# Thumb release shooters...



## Attack (Oct 25, 2011)

My guess is string torque. Try not to pry the release against your face.


----------



## bubbancng (Feb 9, 2015)

Ok I'll give that a try, I've been using my index finger at my jaw for an anchor reference but I have been keeping the release right at my face so I'll watch for that


----------



## mike 66 (Jan 21, 2010)

any time you change a release aid it will change your anchor spot..first make sure the thumb is set for a rt handed shooter.keep it deep in the hand so you can touch the index and thumb while at full draw. then apply back tension to your comfort zone.[you may need to set the thumb button in the correct spot]. while not doing anything else but aiming hard.


----------



## loot winkleman (Mar 19, 2010)

I have a question for anyone out there.

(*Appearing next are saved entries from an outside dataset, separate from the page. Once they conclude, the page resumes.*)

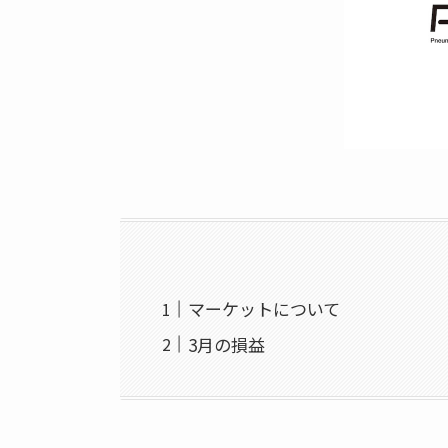
マーケットについて
3月の損益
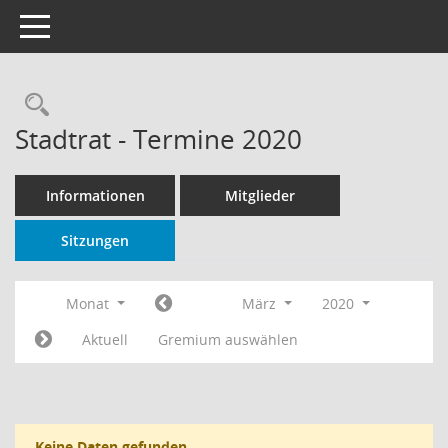
Toggle navigation
Rechercheauswahl
Stadtrat - Termine 2020
Informationen
Mitglieder
Sitzungen
Monat
März
2020
Aktuell
Gremium auswählen
Keine Daten gefunden.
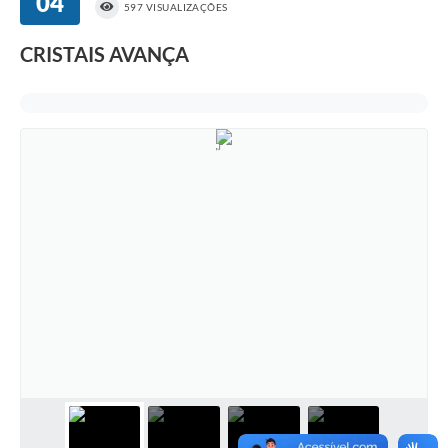
04
597 VISUALIZAÇÕES
CRISTAIS AVANÇA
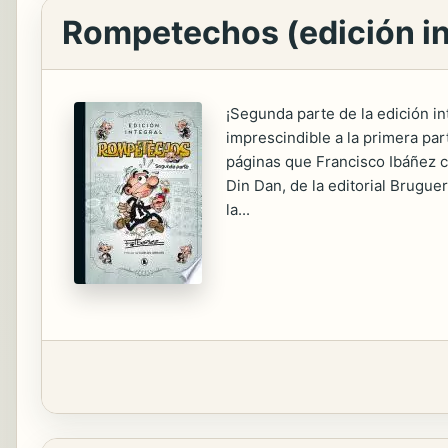
Rompetechos (edición in
¡Segunda parte de la edición i
imprescindible a la primera par
páginas que Francisco Ibáñez cr
Din Dan, de la editorial Brugue
la...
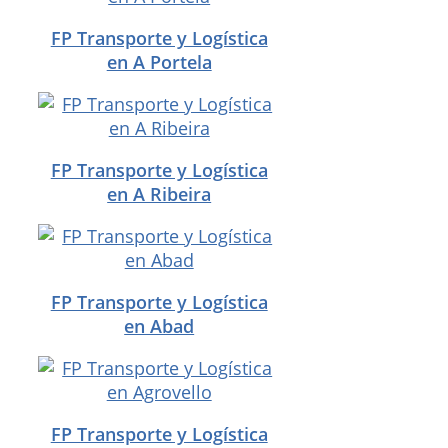
FP Transporte y Logística
en A Portela
FP Transporte y Logística
en A Ribeira
FP Transporte y Logística
en Abad
FP Transporte y Logística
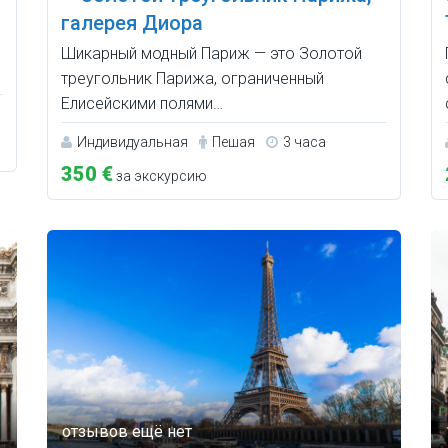
галерея Диора
Шикарный модный Париж — это Золотой
треугольник Парижа, ограниченный
Елисейскими полями…
Индивидуальная
Пешая
3 часа
350 €
за экскурсию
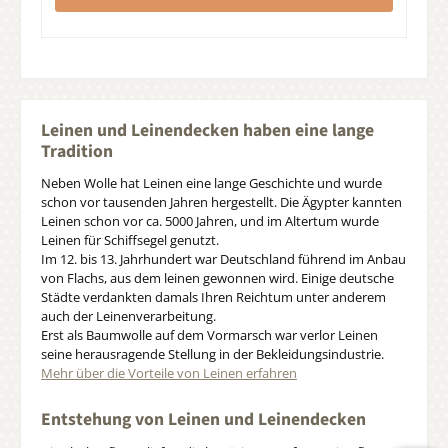
Leinen und Leinendecken haben eine lange
Tradition
Neben Wolle hat Leinen eine lange Geschichte und wurde
schon vor tausenden Jahren hergestellt. Die Ägypter kannten
Leinen schon vor ca. 5000 Jahren, und im Altertum wurde
Leinen für Schiffsegel genutzt.
Im 12. bis 13. Jahrhundert war Deutschland führend im Anbau
von Flachs, aus dem leinen gewonnen wird. Einige deutsche
Städte verdankten damals Ihren Reichtum unter anderem
auch der Leinenverarbeitung.
Erst als Baumwolle auf dem Vormarsch war verlor Leinen
seine herausragende Stellung in der Bekleidungsindustrie.
Mehr über die Vorteile von Leinen erfahren
Entstehung von Leinen und Leinendecken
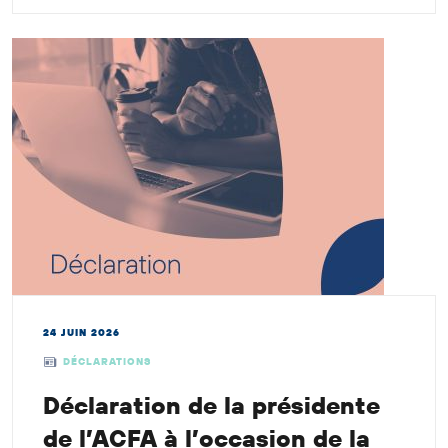
24 JUIN 2026
DÉCLARATIONS
Déclaration de la présidente
de l’ACFA à l’occasion de la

As of now I shoot a tru fire 4 finger w the half moon thumb. I shoot pretty well with it but I'm in the market for a diff one. I like the style of the Scott exxus and not the one that has the full containment of the index finger. I like that it has the adj for the thumb to rotate it where it fits n fires like a glove w natural movement of the thumb. I can fire my tru fire getting a surprise out of it. But I don't feel that it is consistent every shot. If i do change to the exxus what will change on my bow? Will I need a longer d loop to get the same anchor point. Right now it's tip of nose to corner of mouth and I really find that to b perfect for me. Or am I my own worst enemy when it comes to this possible change. Should I just buy another tru fire as a back up to the one I shoot now. I've shot the carter just cuz and it wasn't comfy for me at all.


----------



## dunmoab (Apr 4, 2013)

I shoot a Stan SX-2 four finger and shoot it as a "back tension" locking my thumb around the barrel and pulling through till it fires. I believe that the change and subsequent down turn in shooting is normal. That's a big change and will take time to adjust to. you have to alter your form to accommodate the difference at your anchor. also make sure that your draw length is adjusted to fit this as well.
It took me the better part of a month to get back to decent scores again after the change. But I did and I believe you will find too, that you will "leap frog" the scores you shot before. Just stay with it and make sure to fire it correctly. you'll be fine...it just takes time


----------